Congenital hyperreninemic hypoaldosteronism unlinked to the aldosterone synthase (CYP11B2) gene

• Published in: The journal of clinical endocrinology and metabolism Vol. 86; no. 11; pp. 5379 - 5382
• Main Authors: KAYES-WANDOVER, Kathleen M, TANNIN, Grace M, SHULMAN, Dorothy, PELED, Dror, JONES, Kenneth L, KARAVITI, Lefkothea, WHITE, Perrin C
• Format: Journal Article
• Language: English
• Published: Bethesda, MD Endocrine Society 01.11.2001
• Subjects: Adrenals. Adrenal axis. Renin-angiotensin system (diseases); Adult; Aldosterone - blood; Anti-Inflammatory Agents - therapeutic use; Biological and medical sciences; Cytochrome P-450 CYP11B2 - genetics; Endocrinopathies; Exons - genetics; Fludrocortisone - therapeutic use; Heterozygote; Humans; Hypoaldosteronism - blood; Hypoaldosteronism - drug therapy; Hypoaldosteronism - genetics; Introns - genetics; Medical sciences; Non tumoral diseases.
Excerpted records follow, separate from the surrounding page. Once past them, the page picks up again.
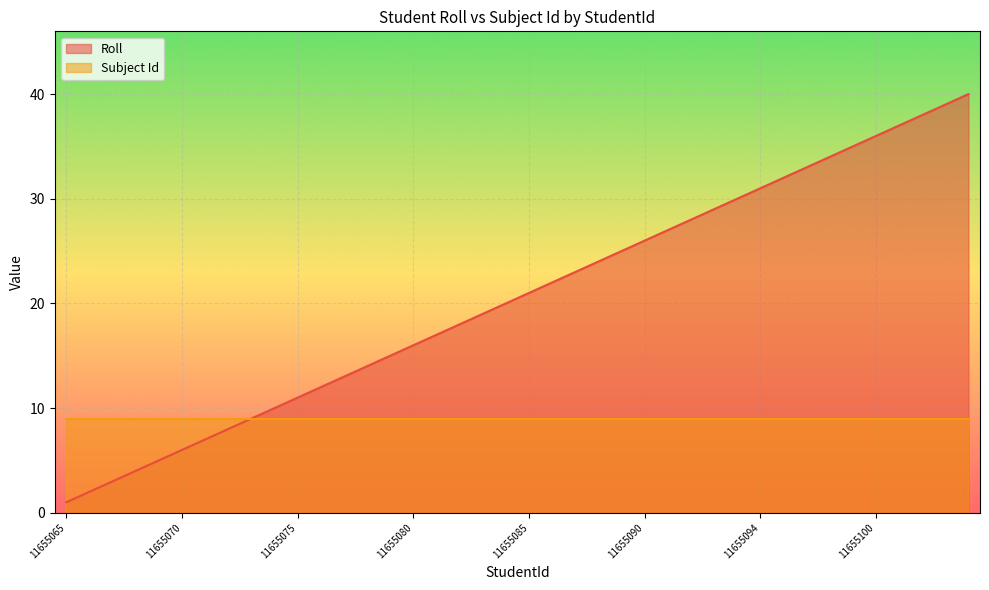

Which has a higher value, 11655075 or 11655071?

11655075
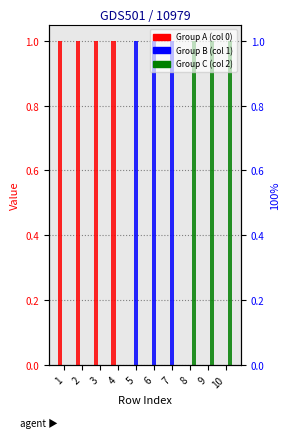

How many groups of bars are there?

10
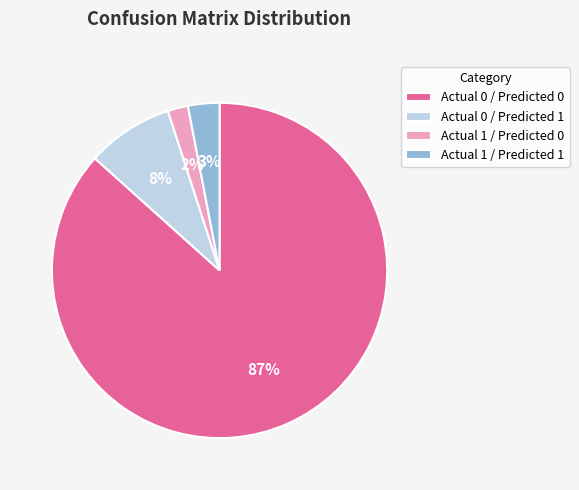

Combined, do Actual 0 / Predicted 0 and Actual 1 / Predicted 0 account for over 50%?

Yes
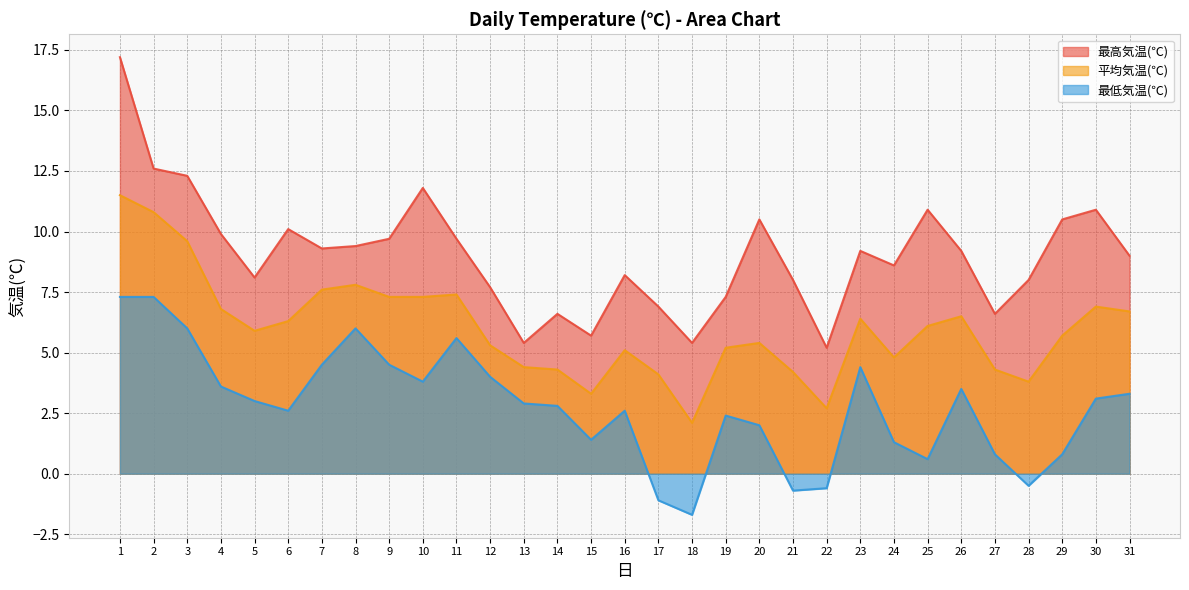

Reading right to left, what are all the values shown in this chart?

最高気温(℃): 31=9.0	30=10.9	29=10.5	28=8.0	27=6.6	26=9.2	25=10.9	24=8.6	23=9.2	22=5.2	21=8.0	20=10.5	19=7.3	18=5.4	17=6.9	16=8.2	15=5.7	14=6.6	13=5.4	12=7.7	11=9.7	10=11.8	9=9.7	8=9.4	7=9.3	6=10.1	5=8.1	4=9.9	3=12.3	2=12.6	1=17.2
平均気温(℃): 31=6.7	30=6.9	29=5.7	28=3.8	27=4.3	26=6.5	25=6.1	24=4.8	23=6.4	22=2.7	21=4.2	20=5.4	19=5.2	18=2.1	17=4.1	16=5.1	15=3.3	14=4.3	13=4.4	12=5.3	11=7.4	10=7.3	9=7.3	8=7.8	7=7.6	6=6.3	5=5.9	4=6.8	3=9.6	2=10.8	1=11.5
最低気温(℃): 31=3.3	30=3.1	29=0.8	28=-0.5	27=0.8	26=3.5	25=0.6	24=1.3	23=4.4	22=-0.6	21=-0.7	20=2.0	19=2.4	18=-1.7	17=-1.1	16=2.6	15=1.4	14=2.8	13=2.9	12=4.0	11=5.6	10=3.8	9=4.5	8=6.0	7=4.5	6=2.6	5=3.0	4=3.6	3=6.0	2=7.3	1=7.3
Target tissue resistance. Benign neoplasms; Oligonucleotides, Antisense; Renin - blood; Reverse Transcriptase Polymerase Chain Reaction; Endocrinopathy; Human; Adrenal cortex diseases; Congenital; Enzyme; Mineralocorticoid; Infant; Hyperreninemia; Hypoaldosteronism; Synthase; Aldosterone; Congenital disease; Genetic determinism; Case study; Adrenal insufficiency; Gene; Etiology; Adrenal gland diseases; Mutation
• ISSN: 0021-972X; 1945-7197
• DOI: 10.1210/jc.86.11.5379

Isolated hyperreninemic hypoaldosteronism presenting in infancy is usually caused by mutations in the CYP11B2 gene encoding aldosterone synthase. We studied five patients in four unrelated kindreds with hyperreninemic hypoaldosteronism, in whom we were unable to find such mutations. All presented in infancy with failure to thrive, hyponatremia, hyperkalemia, markedly elevated plasma renin activity, and low or inappropriately normal aldosterone levels. All had normal cortisol levels and no signs or symptoms of congenital adrenal hyperplasia. All responded to fludrocortisone treatment. There were no mutations detected in exons or splice junctions of CYP11B2. Linkage of the disorder to CYP11B2 was studied in two unrelated consanguineous patients and in an affected sib pair. The consanguineous patients were each heterozygous for at least one of three polymorphic microsatellite markers near CYP11B2, excluding linkage to CYP11B2. However, linkage of the disease to CYP11B2 could not be excluded in the affected sib pair. Genes involved in the regulation of aldosterone biosynthesis, including those encoding angiotensinogen, angiotensin-converting enzyme, and the AT1 angiotensin II receptor were similarly excluded from linkage. These results demonstrate the existence of an inherited form of hyperreninemic hypoaldosteronism distinct from aldosterone synthase deficiency. The affected gene(s) remain to be determined.